Is it OK for a doctor to post a photo of himself drinking at a holiday party, while not appearing obviously intoxicated? What if the physician is wearing holiday scrubs in the photo, indicating he may possibly be drinking on the job? How about a doctor tweeting a drunken photo of herself? While a variety of medical associations have published social media guidelines for doctors in the past several years, they have been rather vague. The guidelines advise doctors to use common sense on social media sites, but many would prefer specific guidelines on towing the social media line.
A new survey from the University of California, San Francisco, was conducted to help bring more definitive answers to what is appropriate and professional for physicians to include on social media, such as tweets, blogs, and Facebook photos. Researchers at UCSF sent the surveys, which contained hypothetical examples of social media activity, to state medical licensing board directors located throughout the U.S. The directors were asked to decide whether the hypothetical activities would result in board investigations.
The survey’s fictional examples, which ranged from the harmless to the outrageous, were based on activities that medical boards had reported being concerned about.
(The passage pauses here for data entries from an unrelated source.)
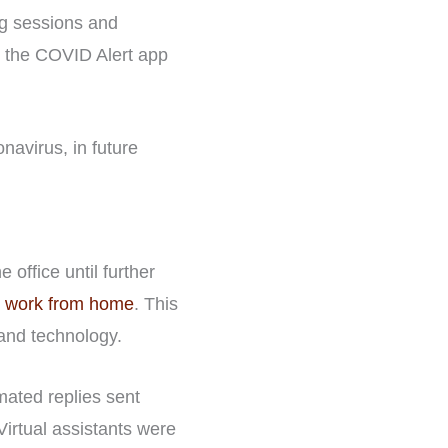
ing sessions and
e the COVID Alert app
navirus, in future
office until further
r work from home
. This
 and technology.
omated replies sent
Virtual assistants were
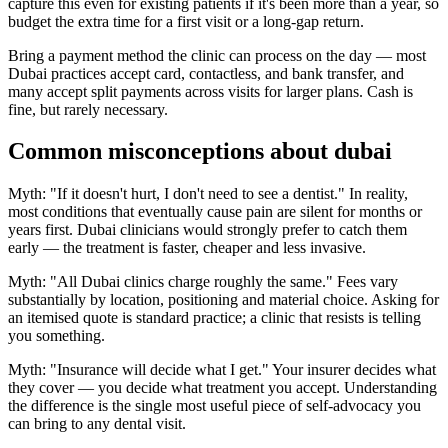
capture this even for existing patients if it's been more than a year, so
budget the extra time for a first visit or a long-gap return.
Bring a payment method the clinic can process on the day — most
Dubai practices accept card, contactless, and bank transfer, and
many accept split payments across visits for larger plans. Cash is
fine, but rarely necessary.
Common misconceptions about dubai
Myth: "If it doesn't hurt, I don't need to see a dentist." In reality,
most conditions that eventually cause pain are silent for months or
years first. Dubai clinicians would strongly prefer to catch them
early — the treatment is faster, cheaper and less invasive.
Myth: "All Dubai clinics charge roughly the same." Fees vary
substantially by location, positioning and material choice. Asking for
an itemised quote is standard practice; a clinic that resists is telling
you something.
Myth: "Insurance will decide what I get." Your insurer decides what
they cover — you decide what treatment you accept. Understanding
the difference is the single most useful piece of self-advocacy you
can bring to any dental visit.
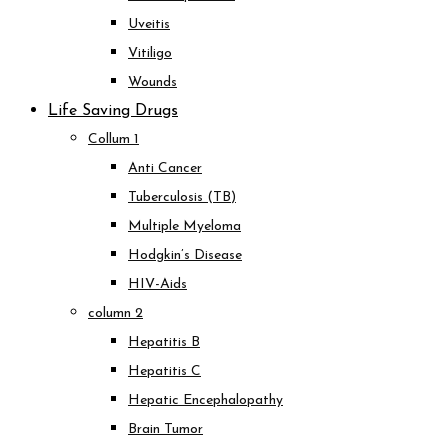
Uveitis
Vitiligo
Wounds
Life Saving Drugs
Collum 1
Anti Cancer
Tuberculosis (TB)
Multiple Myeloma
Hodgkin’s Disease
HIV-Aids
column 2
Hepatitis B
Hepatitis C
Hepatic Encephalopathy
Brain Tumor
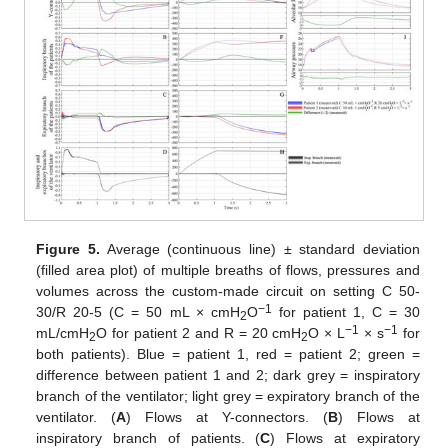
Figure 5.
Average (continuous line) ± standard deviation
(filled area plot) of multiple breaths of flows, pressures and
volumes across the custom-made circuit on setting C 50-
−1
30/R 20-5 (C = 50 mL × cmH
O
for patient 1, C = 30
2
−1
−1
mL/cmH
O for patient 2 and R = 20 cmH
O × L
× s
for
2
2
both patients). Blue = patient 1, red = patient 2; green =
difference between patient 1 and 2; dark grey = inspiratory
branch of the ventilator; light grey = expiratory branch of the
ventilator. (
A
) Flows at Y-connectors. (
B
) Flows at
inspiratory branch of patients. (
C
) Flows at expiratory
Examples included a photograph of a doctor on a drinking bender, passed out and surrounded by empty alcohol bottles; a doctor asking a patient out via an online dating website; and a photo of a patient having a baby that’s posted on a doctor’s website.
“It’s not hard to find images just like the ones we used with just some limited searching,” said Dr. Ryan Greysen, who designed the survey and is an assistant professor at UCSF.
Things to avoid posting on social media
Survey results revealed that there are certain things that, if posted online, will guarantee a physician gets in trouble. Over 80% of the boards who participated stated that an obviously misleading and impossible-to-prove claim on a doctor’s website – such as stating the doctor will cure a patient’s cancer, guaranteed – would warrant a board investigation.
Dr. Vineet Arora, an internist at the University of Chicago Medical Center, is active on social media sites and says, “it’s not 100 percent, which gives you some pause. What triggers an investigation in those states? If this doesn’t do it, what does?”
Arora found herself more interested in grey areas where there wasn’t a consensus among medical boards. For example, a little less than half of the boards reported they would investigate a doctor who wrote a disrespectful blog post about a patient.
The results of the survey, published in Annals of Internal Medicine’s January 15, 2013 issue, and other surveys like it, will ultimately be helpful to doctors who want to start using social media, but are afraid of jeopardizing their careers, says Arora. She states, “I feel like some of the mistakes we see are rookie mistakes. That’s when you’re still navigating the appropriateness of social media. People who have been using social media for a long time don’t usually get caught up in this kind of issue.”